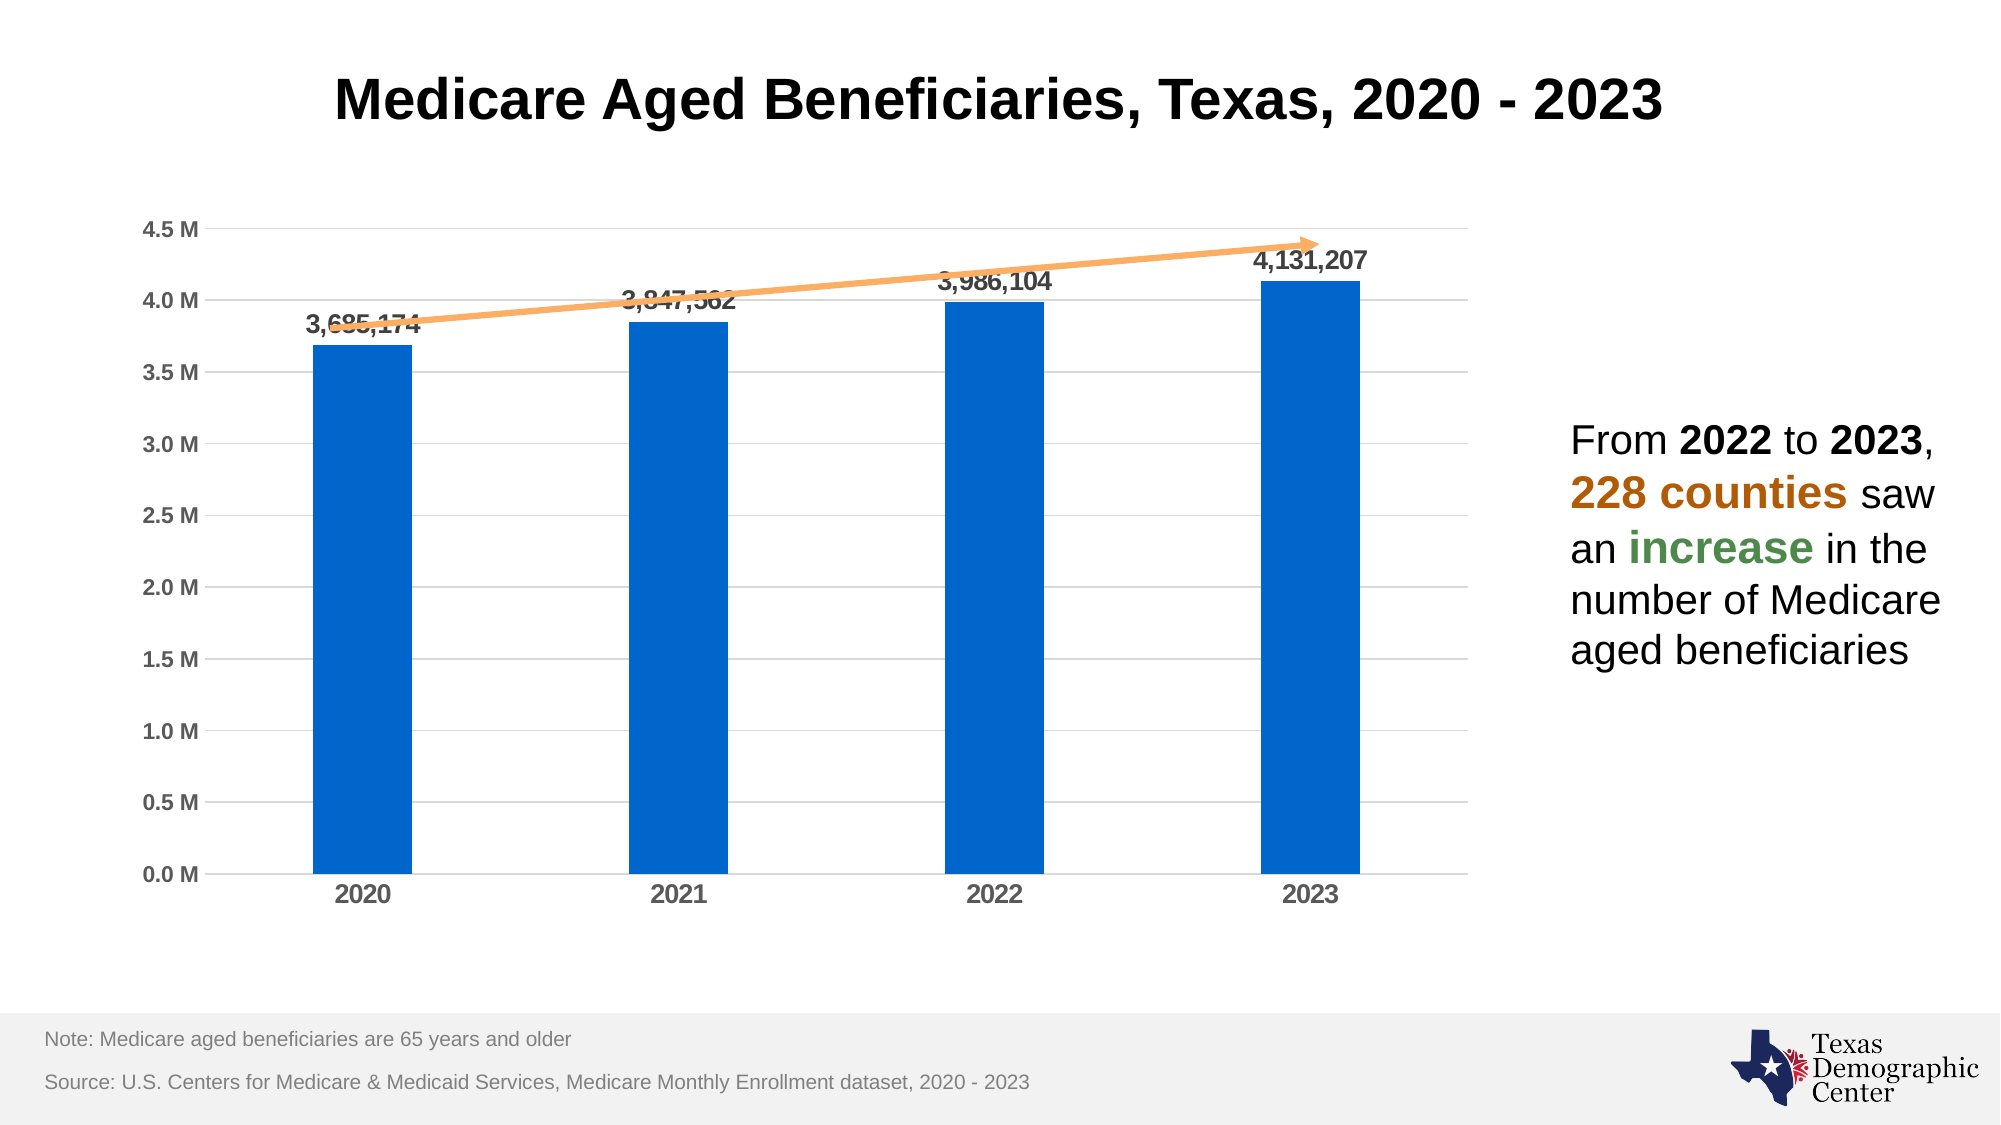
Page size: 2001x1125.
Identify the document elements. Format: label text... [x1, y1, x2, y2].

text_box From 2022 to 2023, 228 counties saw an increase in the number of Medicare aged beneficiaries [1555, 405, 1960, 681]
chart [114, 200, 1497, 925]
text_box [329, 243, 1320, 329]
list Note: Medicare aged beneficiaries are 65 years and older Source: U.S. Centers for Medicare & Medicaid Services, Medicare Monthly Enrollment dataset, 2020 - 2023 [29, 1020, 1582, 1103]
picture [1725, 1013, 1987, 1125]
title Medicare Aged Beneficiaries, Texas, 2020 - 2023 [0, 19, 2000, 183]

------------------------

_REQUIREMENT_.
Please return all of the material above exactly, minus any pictures.

_YOUR SOLUTION_.
Page size: 2001x1125.
Identify the document elements. Format: label text... [x1, y1, x2, y2].

text_box From 2022 to 2023, 228 counties saw an increase in the number of Medicare aged beneficiaries [1555, 405, 1960, 681]
chart [114, 200, 1497, 925]
text_box [329, 243, 1320, 329]
list Note: Medicare aged beneficiaries are 65 years and older Source: U.S. Centers for Medicare & Medicaid Services, Medicare Monthly Enrollment dataset, 2020 - 2023 [29, 1020, 1582, 1103]
picture [1725, 1013, 1987, 1125]
title Medicare Aged Beneficiaries, Texas, 2020 - 2023 [0, 19, 2000, 183]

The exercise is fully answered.